About a month ago, some researchers from NICT (Japan’s National Institute of Information and Communications Technology) came to visit ISI and give a series of short presentations on their work. Among those presenting was Emi Izumi, a woman who is involved in research very similar to mine. She, and a few others over there, have been working on modeling mistakes in learner language–specifically, typical Japanese school-taught learners of English. I expect they have encountered much less logistical details than we have with tactical language (namely, shortage of language-learner-speakers, native-speaker-annotators, and pre-existing speech data models)… lucky them.

Interestingly, their work is very complementary to my own–while I have concentrated on phonology-related errors, they have put more effort into syntax and morphosyntax. It looks like there’s a lot of future for further cooperation here =).
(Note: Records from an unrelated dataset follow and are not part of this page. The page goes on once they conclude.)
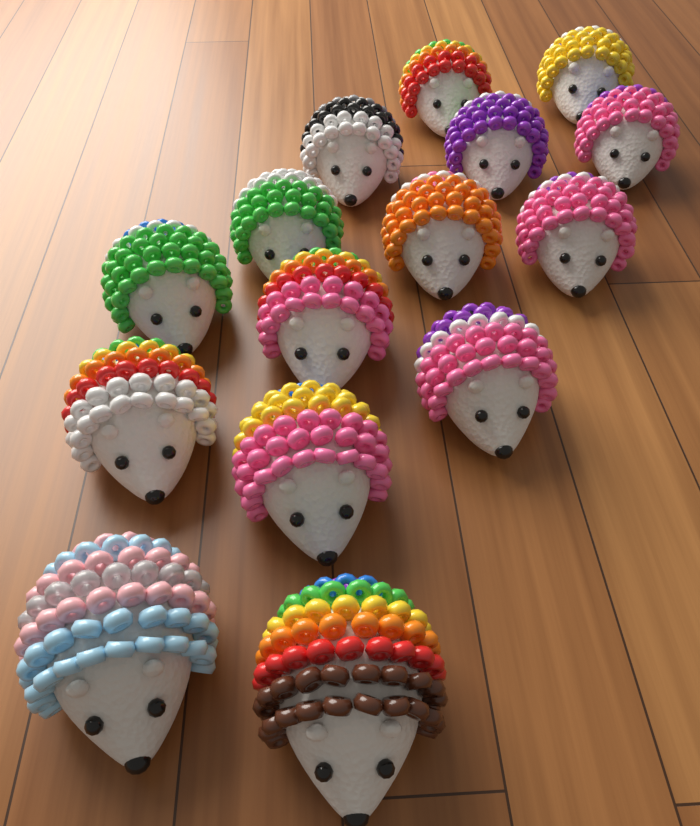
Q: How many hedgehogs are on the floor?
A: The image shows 15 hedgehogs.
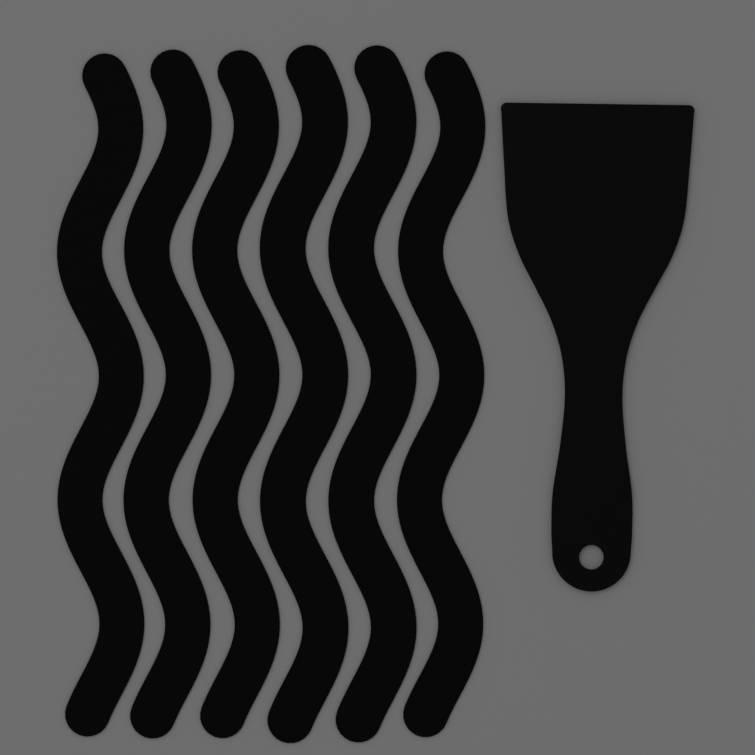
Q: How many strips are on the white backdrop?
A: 6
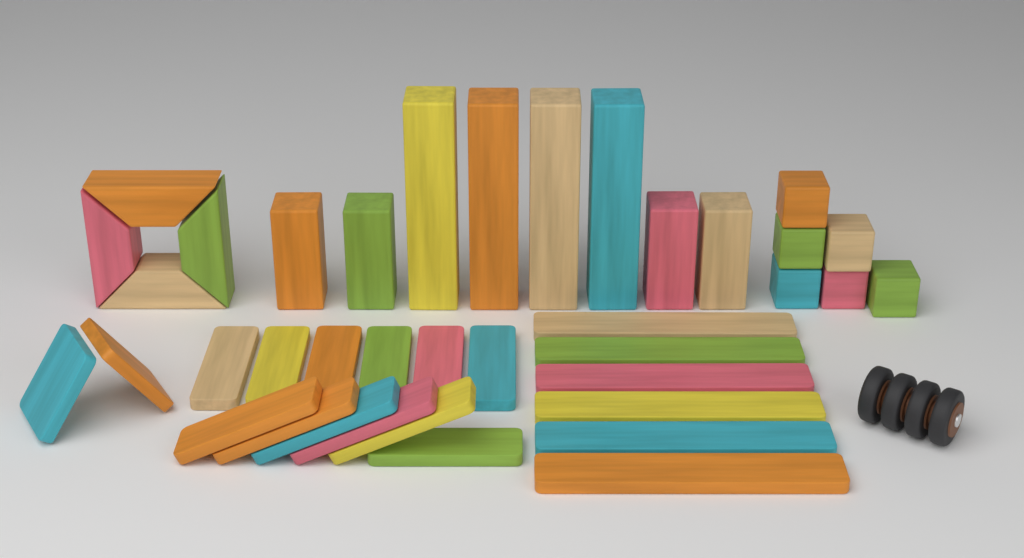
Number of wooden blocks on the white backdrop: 38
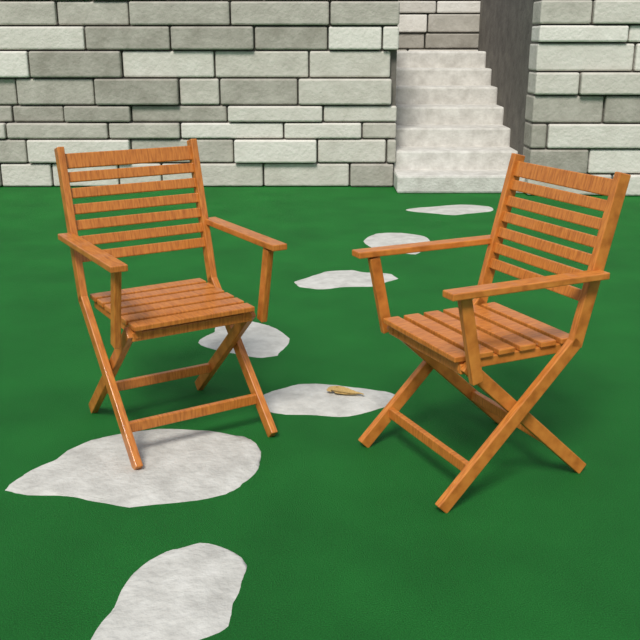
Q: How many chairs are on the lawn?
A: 2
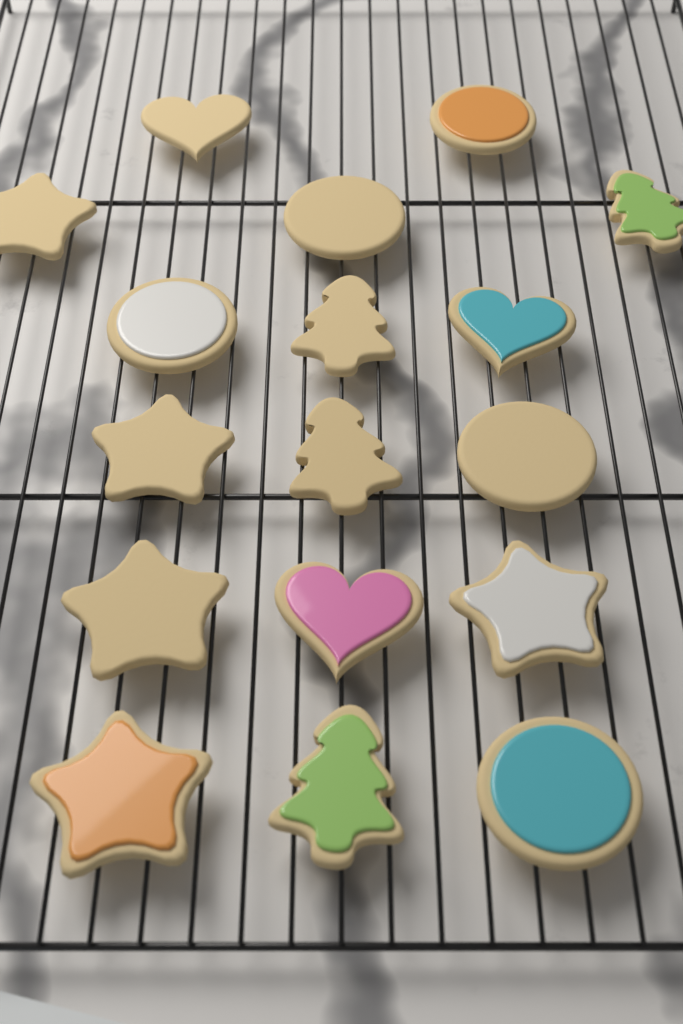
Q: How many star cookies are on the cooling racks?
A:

They have also created a healthy-sized annotated database of learner speech, the NICT JLE Corpus. In accordance with their research, the corpus is rich with syntactic errors (but, unfortunately, mispronunciations are replaced with learner-intended words where they are understandable).

I’m curious how I can use this corpus to benefit my own research. While I expect many errors to be language-dependent–unique to the interaction between the L1 and L2 involved–I am sure there are some language universals that come into play–and, as I’m dealing with a paucity of data, I can at least use a Japanese model as a bootstrap.
Of course, once I get enough data, it will be really cool to compare relative statistics–get a glimpse of what exactly is universal…

I have uploaded a few of Izumi’s papers here, to my citeulike page.